* To do *
Transcribe the whole listing without a single picture.

::: Task inputs

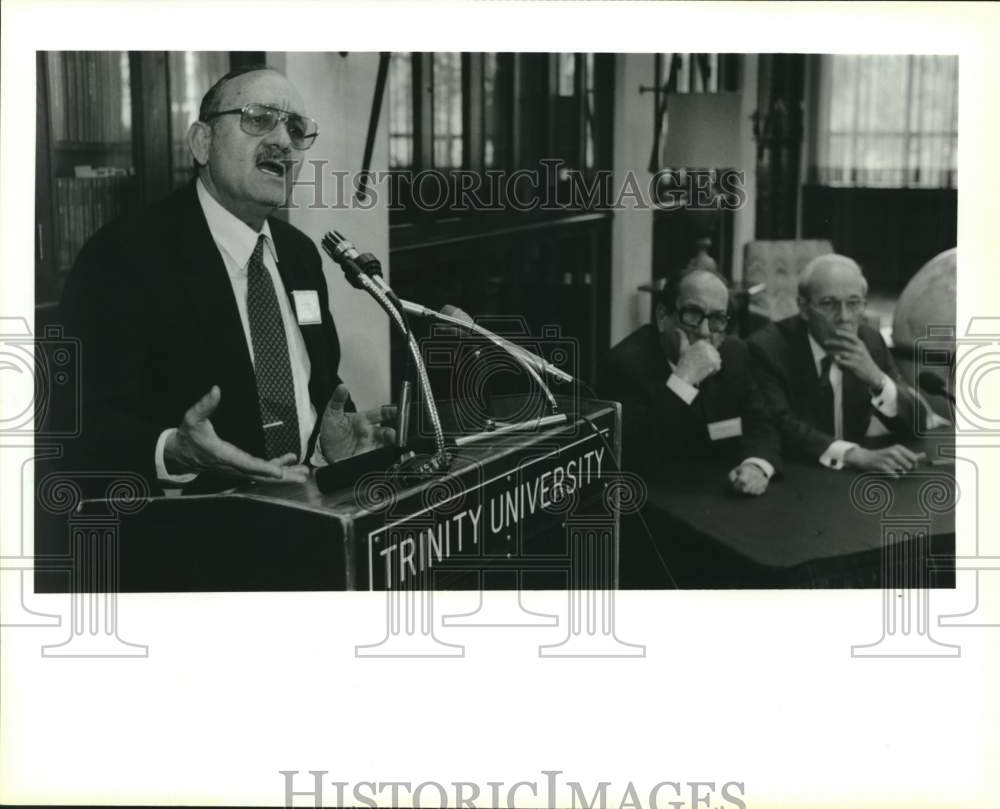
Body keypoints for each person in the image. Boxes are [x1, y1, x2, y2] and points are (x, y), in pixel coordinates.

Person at [59, 65, 395, 494]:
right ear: (203, 142)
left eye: (296, 129)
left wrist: (330, 443)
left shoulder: (300, 255)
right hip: (196, 532)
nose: (282, 142)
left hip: (312, 511)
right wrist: (171, 449)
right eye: (258, 119)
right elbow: (77, 423)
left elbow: (319, 390)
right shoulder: (124, 256)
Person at [599, 268, 781, 495]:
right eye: (693, 314)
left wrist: (756, 465)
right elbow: (632, 458)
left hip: (724, 491)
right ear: (663, 317)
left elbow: (761, 423)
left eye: (716, 318)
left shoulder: (734, 352)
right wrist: (682, 380)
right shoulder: (623, 365)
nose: (705, 332)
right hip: (657, 501)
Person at [747, 253, 923, 476]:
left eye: (853, 303)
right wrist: (855, 454)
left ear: (864, 305)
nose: (844, 316)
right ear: (803, 307)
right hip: (798, 477)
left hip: (851, 479)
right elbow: (781, 425)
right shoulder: (767, 347)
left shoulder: (870, 341)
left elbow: (917, 422)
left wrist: (877, 379)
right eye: (829, 304)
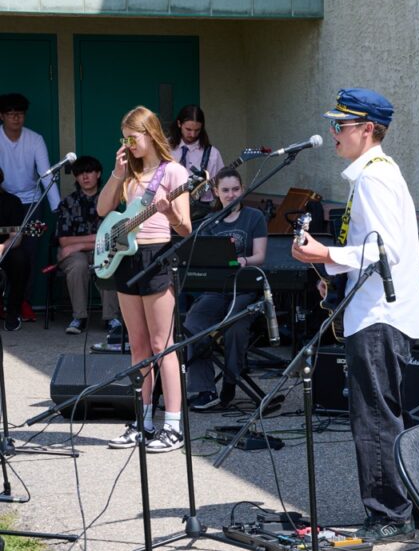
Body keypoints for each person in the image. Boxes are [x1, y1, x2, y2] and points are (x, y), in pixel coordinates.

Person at [291, 87, 419, 543]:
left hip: (377, 316)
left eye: (341, 126)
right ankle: (400, 506)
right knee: (381, 413)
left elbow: (382, 249)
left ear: (367, 130)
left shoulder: (373, 177)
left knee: (373, 417)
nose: (334, 134)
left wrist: (324, 252)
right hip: (375, 311)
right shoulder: (373, 175)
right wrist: (332, 269)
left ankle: (389, 513)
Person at [97, 106, 191, 453]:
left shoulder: (174, 171)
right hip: (126, 257)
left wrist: (168, 211)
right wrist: (117, 174)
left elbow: (185, 228)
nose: (128, 145)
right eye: (124, 139)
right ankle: (142, 421)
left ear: (150, 135)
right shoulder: (130, 175)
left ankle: (172, 425)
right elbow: (103, 210)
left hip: (156, 256)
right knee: (137, 345)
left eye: (132, 138)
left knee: (161, 344)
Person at [185, 167, 268, 410]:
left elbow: (260, 256)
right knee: (193, 324)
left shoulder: (254, 217)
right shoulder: (210, 222)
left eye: (235, 189)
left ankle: (231, 383)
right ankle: (205, 390)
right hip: (214, 289)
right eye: (225, 190)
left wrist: (243, 261)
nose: (231, 195)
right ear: (216, 192)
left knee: (235, 327)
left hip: (243, 289)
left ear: (242, 189)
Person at [0, 92, 61, 322]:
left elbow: (46, 174)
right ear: (2, 116)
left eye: (20, 114)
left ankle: (21, 302)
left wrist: (56, 206)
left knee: (28, 253)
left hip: (31, 201)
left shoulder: (35, 139)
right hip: (3, 199)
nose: (16, 118)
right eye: (11, 114)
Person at [54, 155, 121, 335]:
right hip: (75, 256)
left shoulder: (109, 201)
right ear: (76, 177)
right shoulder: (67, 203)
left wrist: (78, 245)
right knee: (78, 264)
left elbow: (112, 235)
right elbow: (64, 241)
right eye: (80, 173)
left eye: (89, 172)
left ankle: (111, 318)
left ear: (98, 174)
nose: (85, 177)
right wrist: (86, 243)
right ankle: (79, 318)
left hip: (101, 249)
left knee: (108, 259)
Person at [168, 105, 224, 207]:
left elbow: (220, 184)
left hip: (200, 211)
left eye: (197, 130)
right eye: (188, 129)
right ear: (179, 124)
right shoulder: (165, 148)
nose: (193, 134)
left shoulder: (212, 153)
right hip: (169, 207)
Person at [0, 167, 29, 332]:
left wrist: (2, 247)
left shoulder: (11, 202)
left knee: (20, 259)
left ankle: (13, 311)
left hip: (6, 250)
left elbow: (17, 236)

::::::

* Response to the exercise *
Body keypoints for each person in the image. Boxes are [x1, y1, x2, y2] and points are (x, y), in pixel coordinates.

Person at [59, 65, 395, 494]:
right ear: (203, 142)
left eye: (296, 129)
left wrist: (330, 443)
left shoulder: (300, 255)
right hip: (196, 532)
nose: (282, 142)
left hip: (312, 511)
right wrist: (171, 449)
right eye: (258, 119)
right elbow: (77, 423)
left elbow: (319, 390)
right shoulder: (124, 256)
Person at [599, 268, 781, 495]:
right eye: (693, 314)
left wrist: (756, 465)
right elbow: (632, 458)
left hip: (724, 491)
right ear: (663, 317)
left elbow: (761, 423)
left eye: (716, 318)
left shoulder: (734, 352)
right wrist: (682, 380)
right shoulder: (623, 365)
nose: (705, 332)
right hip: (657, 501)
Person at [747, 253, 923, 476]:
left eye: (853, 303)
right wrist: (855, 454)
left ear: (864, 305)
nose: (844, 316)
right ear: (803, 307)
right hip: (798, 477)
left hip: (851, 479)
right elbow: (781, 425)
right shoulder: (767, 347)
left shoulder: (870, 341)
left elbow: (917, 422)
left wrist: (877, 379)
right eye: (829, 304)
Body keypoints for each person in the image. Boxes are [x1, y1, x2, y2] and points are (x, y), in pixel coordinates.

Person at [291, 87, 419, 543]:
left hip: (377, 316)
left eye: (341, 126)
right ankle: (400, 506)
right knee: (381, 413)
left elbow: (382, 249)
left ear: (367, 130)
left shoulder: (373, 177)
left knee: (373, 417)
nose: (334, 134)
left wrist: (324, 252)
right hip: (375, 311)
right shoulder: (373, 175)
right wrist: (332, 269)
left ankle: (389, 513)
Person at [97, 106, 191, 453]:
left shoulder: (174, 171)
right hip: (126, 257)
left wrist: (168, 211)
right wrist: (117, 174)
left elbow: (185, 228)
nose: (128, 145)
right eye: (124, 139)
right ankle: (142, 421)
left ear: (150, 135)
right shoulder: (130, 175)
left ankle: (172, 425)
right elbow: (103, 210)
left hip: (156, 256)
right knee: (137, 345)
left eye: (132, 138)
left knee: (161, 344)
Person at [185, 167, 268, 410]:
left elbow: (260, 256)
right knee: (193, 324)
left shoulder: (254, 217)
right shoulder: (210, 222)
left eye: (235, 189)
left ankle: (231, 383)
right ankle: (205, 390)
right hip: (214, 289)
right eye: (225, 190)
left wrist: (243, 261)
nose: (231, 195)
right ear: (216, 192)
left knee: (235, 327)
left hip: (243, 289)
left ear: (242, 189)
Person at [0, 92, 61, 322]:
left elbow: (46, 174)
right ear: (2, 116)
left eye: (20, 114)
left ankle: (21, 302)
left wrist: (56, 206)
left knee: (28, 253)
left hip: (31, 201)
left shoulder: (35, 139)
right hip: (3, 199)
nose: (16, 118)
right eye: (11, 114)
Person at [54, 155, 121, 335]:
right hip: (75, 256)
left shoulder: (109, 201)
right ear: (76, 177)
right shoulder: (67, 203)
left wrist: (78, 245)
right knee: (78, 264)
left elbow: (112, 235)
right elbow: (64, 241)
right eye: (80, 173)
left eye: (89, 172)
left ankle: (111, 318)
left ear: (98, 174)
nose: (85, 177)
right wrist: (86, 243)
right ankle: (79, 318)
left hip: (101, 249)
left knee: (108, 259)
Person at [168, 105, 224, 207]:
left elbow: (220, 184)
left hip: (200, 211)
left eye: (197, 130)
right eye: (188, 129)
right ear: (179, 124)
right shoulder: (165, 148)
nose: (193, 134)
left shoulder: (212, 153)
right hip: (169, 207)
Person at [0, 167, 29, 332]:
left wrist: (2, 247)
left shoulder: (11, 202)
left knee: (20, 259)
left ankle: (13, 311)
left hip: (6, 250)
left elbow: (17, 236)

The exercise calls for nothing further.